Mark-to-market accounting practices are a great example of a policy towards which I have been mostly a committed partisan. In a nutshell, these are accounting practices that require businesses to value their assets at prices determined by the market, rather than pegging them at some arbitrary "real value," which could be used to make balance sheets appear more healthy than they actually are. A big cause of the solvency crisis in finance right now was supposedly over-leveraging of assets to absurdly risky proportions. Suspending mark-to-market accounting practices would allow businesses to spruce up their balance sheets, but at the expense of having those balance sheets mean anything.

But, here comes a National Review article with a surprisingly substantive argument. When articles are credited "to the editors" this is rare.

"The problem is this: Under mark-to-market rules, a bank must readjust the value of the assets it is holding to reflect current market prices. For some kinds of assets — especially mortgage-backed securities and other real-estate products — those market prices have declined well past the point at which the banks would agree to sell them. We are reflexively skeptical of any argument that there is a “real price” that is different from the market price, but in this case the distinction is plausible."

This argument acknowledges the weakness of the notion of a "real price" to which assets can be pegged. But it disputes that the market should determine the value of assets because the market is acting in a misleading way. But this claim hinges on a further justification.

"These assets generate income, and that income makes them worth more to the banks than buyers on the market would currently be willing to pay. Under the current rules, that doesn’t matter, and the assets’ value has to be adjusted to account for what the rules describe as a “hypothetical transaction at the measurement date.”"

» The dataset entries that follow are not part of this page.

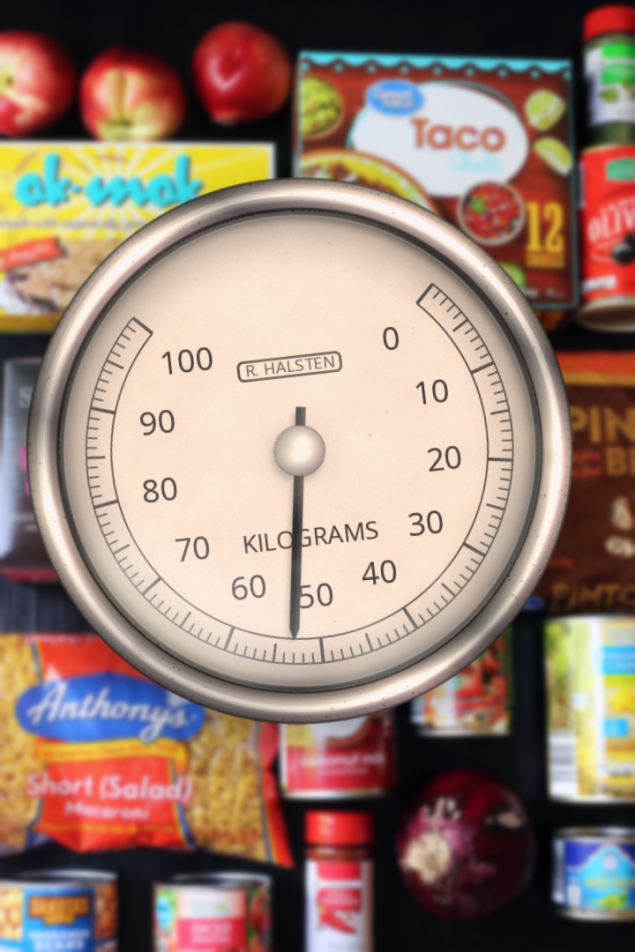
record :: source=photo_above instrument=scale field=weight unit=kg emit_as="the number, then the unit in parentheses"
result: 53 (kg)
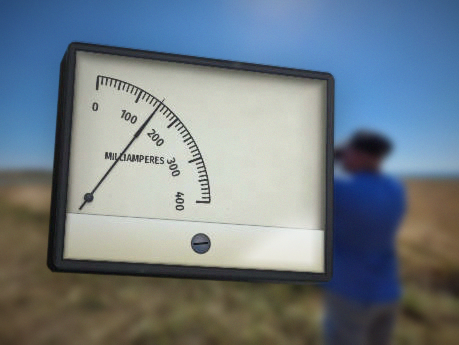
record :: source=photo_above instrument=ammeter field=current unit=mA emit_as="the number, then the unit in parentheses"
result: 150 (mA)
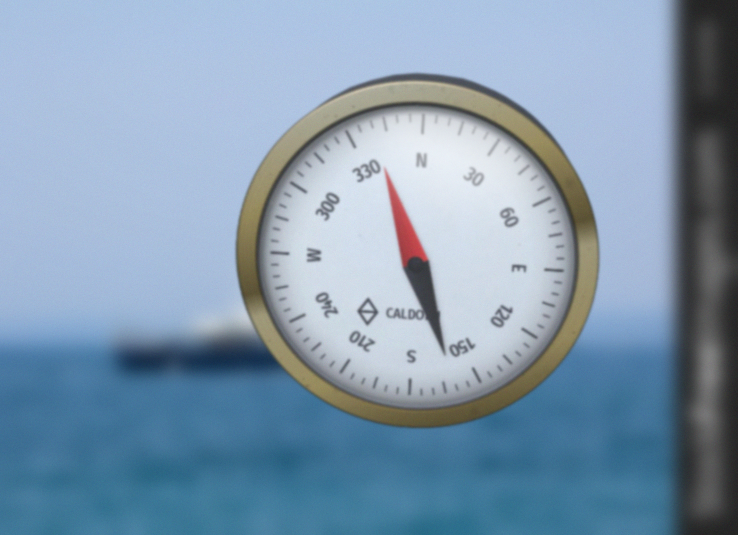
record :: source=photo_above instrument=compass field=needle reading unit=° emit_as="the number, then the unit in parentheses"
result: 340 (°)
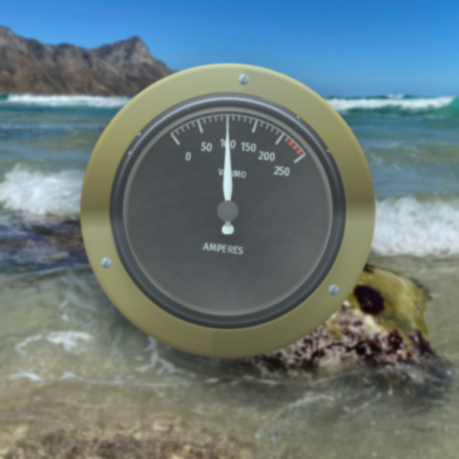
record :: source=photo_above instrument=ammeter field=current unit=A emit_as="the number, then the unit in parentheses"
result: 100 (A)
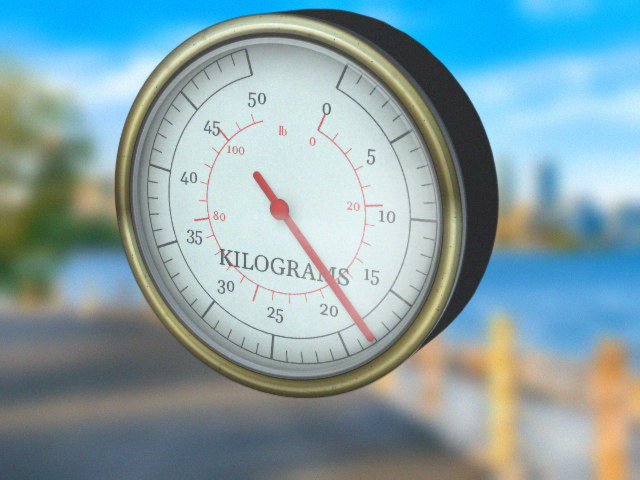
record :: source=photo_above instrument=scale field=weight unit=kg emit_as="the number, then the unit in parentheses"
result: 18 (kg)
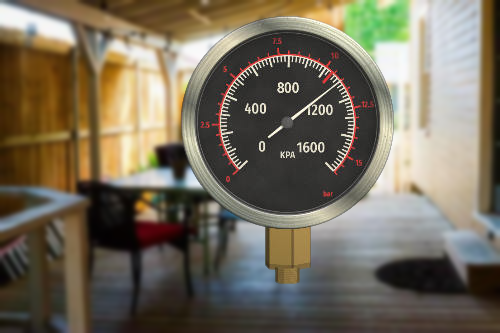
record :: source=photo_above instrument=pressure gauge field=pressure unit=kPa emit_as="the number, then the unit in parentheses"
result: 1100 (kPa)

That is, that there is a tangible value to the asset in that they "generate income" that is greater than the market price. This seems to be a pretty flimsy assertion. How many of the assets that are likely to be re-valued under a suspension of mark to market would meet this condition- that they generate more income than the price at which the market values them? And how can this price be determined without allowing banks deceptive leeway in doctoring their balance sheets?

BUT moreover, there is a second, justification for suspending mark to market: that these accounting practices are bad for business in the midst of a recession. The NR again:

"...banks have to treat losses on paper as though they were real economic losses, accepting fire-sale valuations of securities that they may not intend to sell. The second is that, because mark-to-market rules are used in assessing banks’ capital requirements, those paper losses can quickly become real losses when banks are forced to sell assets, often at an enormous loss, to raise enough capital to keep the regulators satisfied. Those pressured sales, in addition to locking in losses, tend to drive down the prices of similar assets, creating a vicious cycle of wealth destruction. The market becomes a snake swallowing its own tail."

So, interesting questions are raised. Like, if suspending mark to market would really help a bank lurch towards solvency, wouldn't this be an alternative to endless bailouts in helping revive the financial sector? I have nowhere near enough knowledge to know whether or not this might be true, but I think the questions that must be raised against the National Review article are pretty crucial. Like, yes, less regulation does foster a more hospitable business climate. We could decrease capital requirements for banks too. But these sorts of practices are the sorts of things that got us here. Mark to market may just be another practice that needs to stay to damper down the propensity of a "profit at all costs" structure to gleefully escalate its risk to terrifying proportions.